How many lines in the items below contain the word "chart"? Reply with the number alone.

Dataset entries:
****
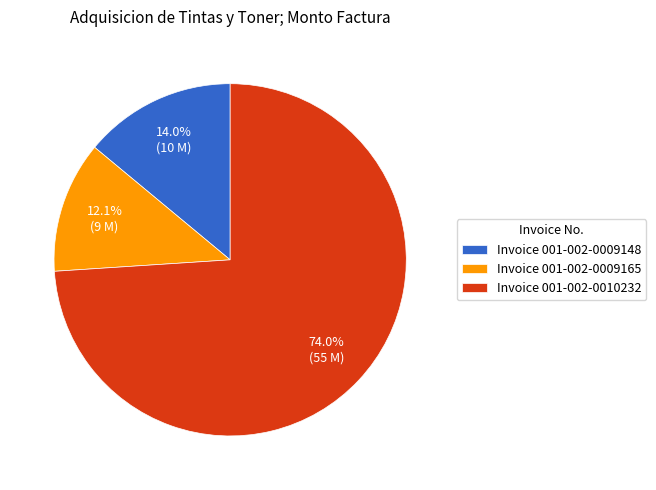

Which category accounts for the majority?

Invoice 001-002-0010232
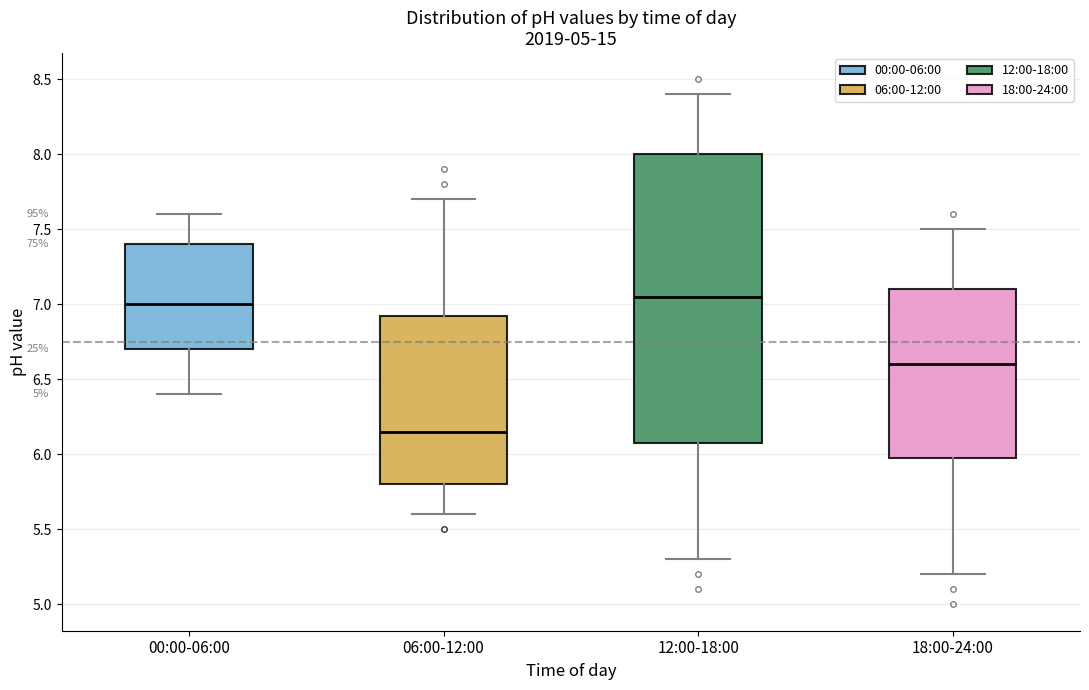

Reading left to right, read every box against the y-axis: the position of its median line, the range the box covers, and the ends of its whiskers. The values are not printed on the chart, so give them approximately, as read against the axis.

00:00-06:00: median 7.00, box 6.70 to 7.40, whiskers 6.40 to 7.60
06:00-12:00: median 6.15, box 5.80 to 6.95, whiskers 5.60 to 7.70
12:00-18:00: median 7.05, box 6.10 to 8.00, whiskers 5.30 to 8.40
18:00-24:00: median 6.60, box 6.00 to 7.10, whiskers 5.20 to 7.50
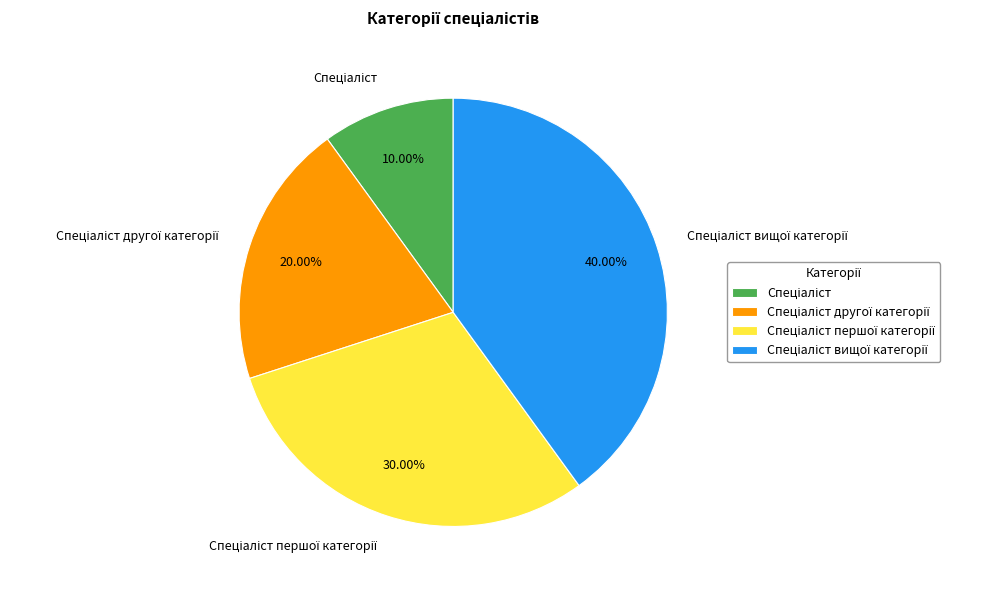

How many segments does this pie chart have?

4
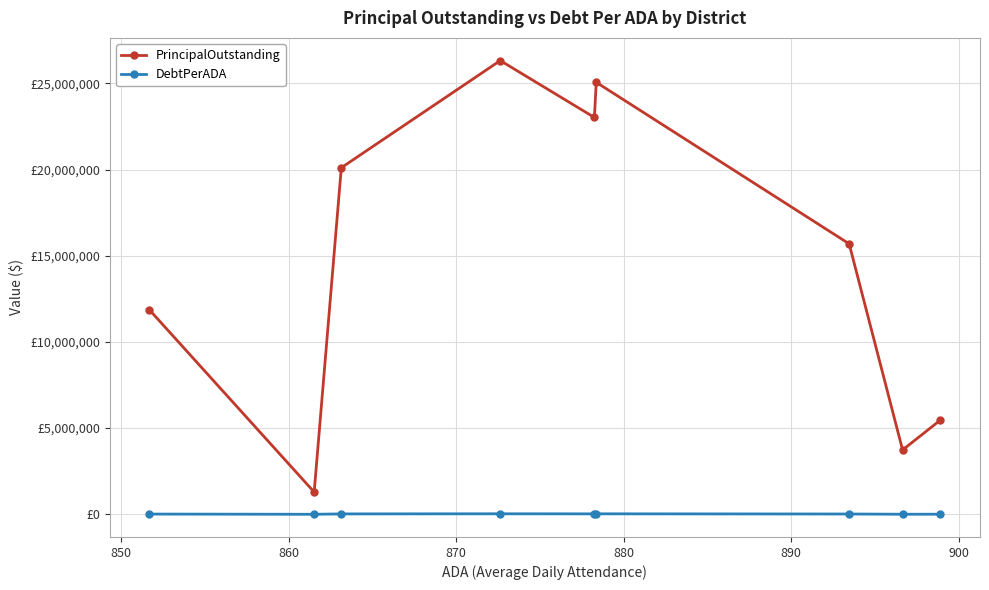

How many distinct data groups are displayed?

2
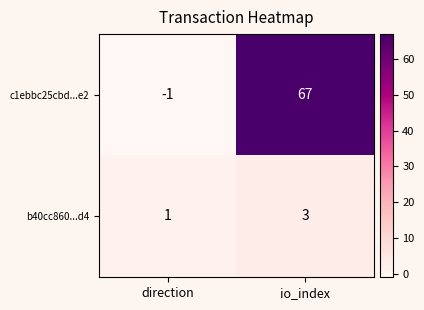

Reading right to left, list all the values displayed in this chart.

c1ebbc25cbd...e2: io_index=67	direction=-1
b40cc860...d4: io_index=3	direction=1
****
Result:
3